Effervescence autour d’une éruption
Comme c’est le cas lors du passage d’un cyclone, d’une menace sanitaire ou écologique, tous les services de l’État sont mobilisés en une cellule de crise qui va devoir prendre les décisions et provoquer les actions qui s’imposent au fur et à mesure de la progression d’une éruption volcanique, comme c’est le cas depuis trois jours au piton de la Fournaise. C’est le préfet qui centralise toutes les informations et prend les arrêtés qui s’imposent en fonction des événements. Ainsi, en fonction bien sûr des informations de l’observatoire volcanique de la Réunion, les services de l’État se mobilisent pour que le phénomène fasse courir le moins de risque possible aux habitants, aux touristes, aux infrastructures et à l’économie locale. Un plan spécialisé de secours (PSS) adapté au volcan est déployé, détaillant les missions de chacun. Ainsi, pour la direction départementale de l’équipement, il va s’agir de gérer les conséquences du phénomène sur le réseau routier. Des arrêtés concernant la circulation et le stationnement sur la RN 2 sont préparés et pris le cas échéant. La mise en place de signalisation (rubalise, barrières, panneaux de déviation), en est la conséquence la plus visible, depuis avant-hier soir sur la RN2 à Bois-Blanc. La DDE devra bien évidemment se tenir prête également en cas de coupure de la route par les coulées et sera chargée d’assurer sa réouverture le cas échéant.
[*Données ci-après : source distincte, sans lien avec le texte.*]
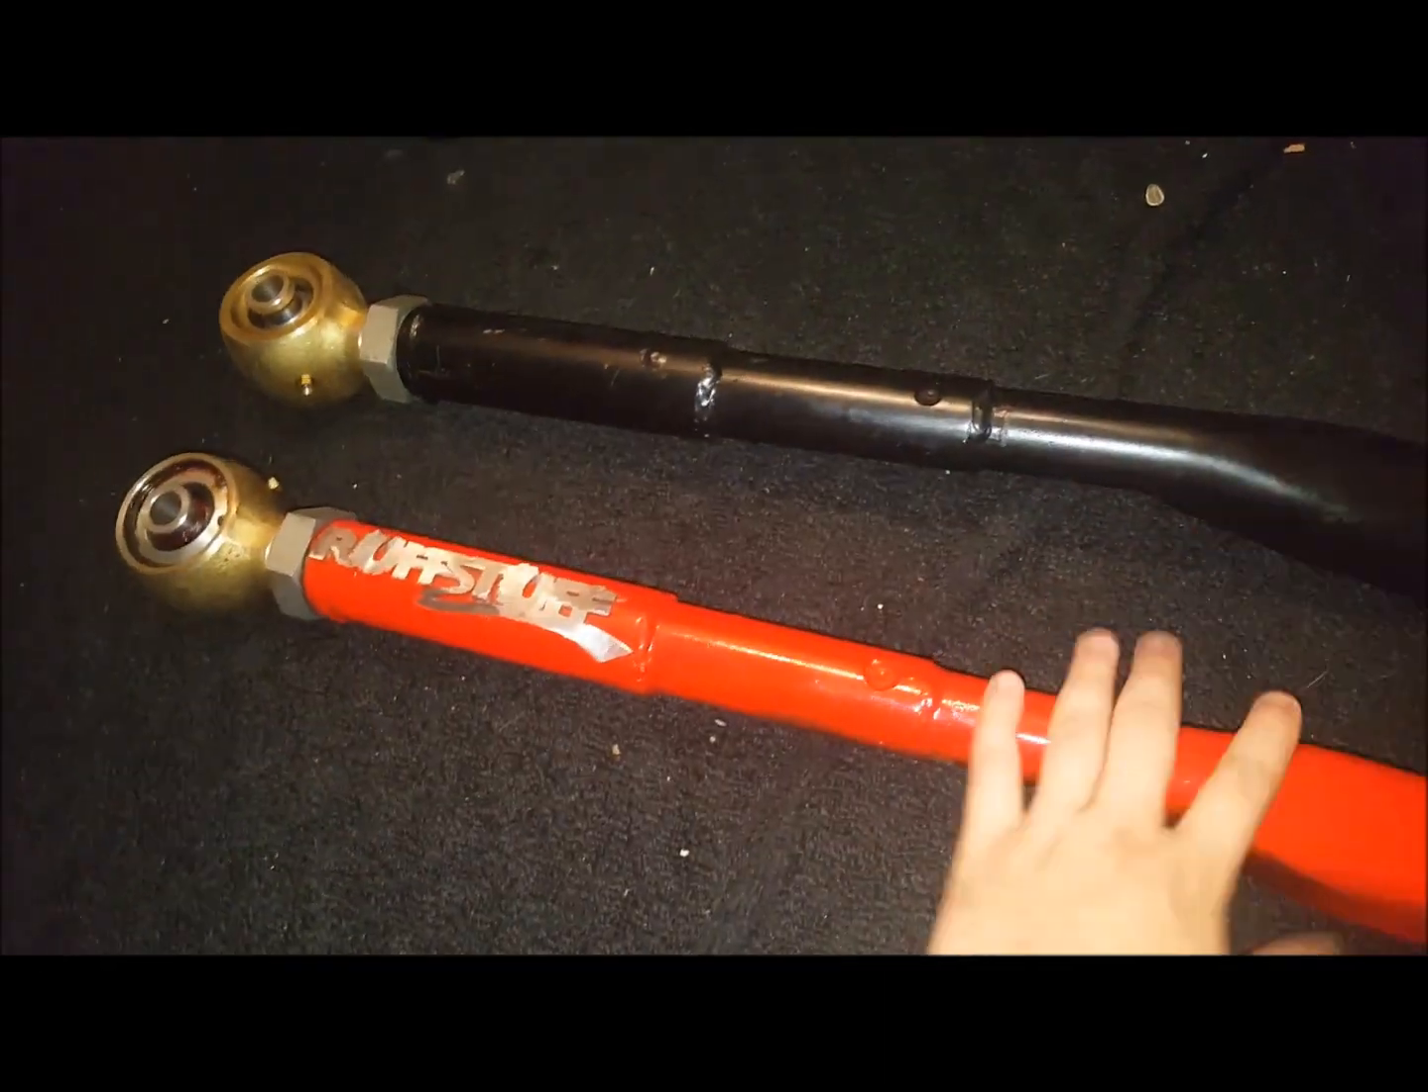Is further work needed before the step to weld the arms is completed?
No.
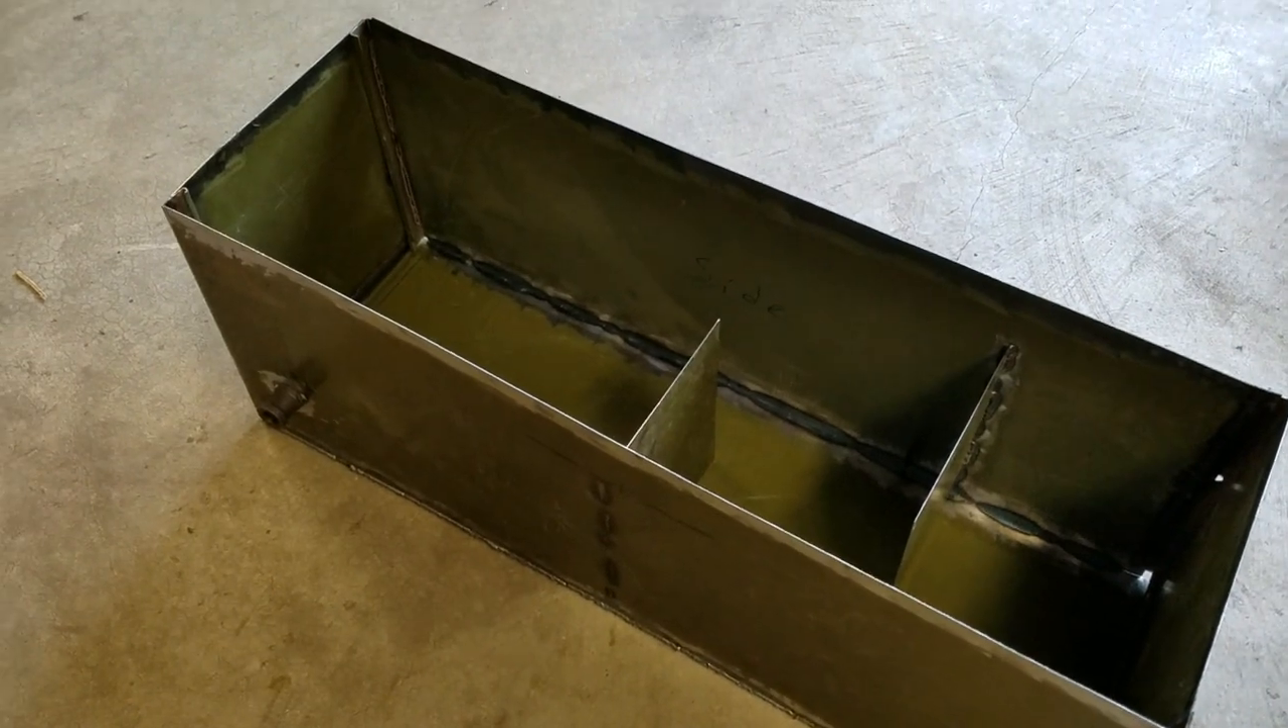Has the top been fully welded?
No.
En ce qui concerne le service départemental d’incendie et de secours (SDIS), également en liaison permanente avec la préfecture, c’est la préparation de secours avancés qui est pour l’instant à l’ordre du jour. Un dispositif actif de 6 h du matin à 18 h, qui comprend un poste médical avancé au pas de Bellecombe occupé par quatre pompiers, un médecin, un infirmier et un chef de groupe des pompiers ; et un poste de secours occupé par quatre pompiers au niveau du piton de Partage, en direction du point de vue depuis le Nez coupé de Sainte-Rose. Aucune intervention n’a pour l’instant été nécessaire de leur part. Ceux qui ont vraisemblablement le plus de travail pour l’instant sont les gendarmes du Sud et de l’Est, qui gèrent les passages des randonneurs aussi bien au niveau du pas de Bellecombe que celui des spectateurs qui s’aventurent dans les anciennes coulées depuis la RN 2. Si l’arrêté préfectoral interdit au public l’accès à tous les sentiers de l’enclos, ils sont nombreux à s’aventurer sur les anciennes coulées pour rejoindre celles qui descendent vers le littoral. Hier, alors que deux flots de lave descendaient en direction de la RN 2, les gendarmes de la compagnie de Saint-Benoît ont eu fort à faire pour dissuader et reconduire les curieux, qui se sont aventurés en direction des coulées monumentales. “C’est très dangereux, on prend le risque d’être encerclé par des bras de lave, ou d’être surpris par des coulées de laves souterraines, ou tomber dans une faille” rappelait hier soir le capitaine Gay, commandant la compagnie de Saint-Benoît. La beauté du spectacle ne doit pas faire oublier les risques associés au phénomène.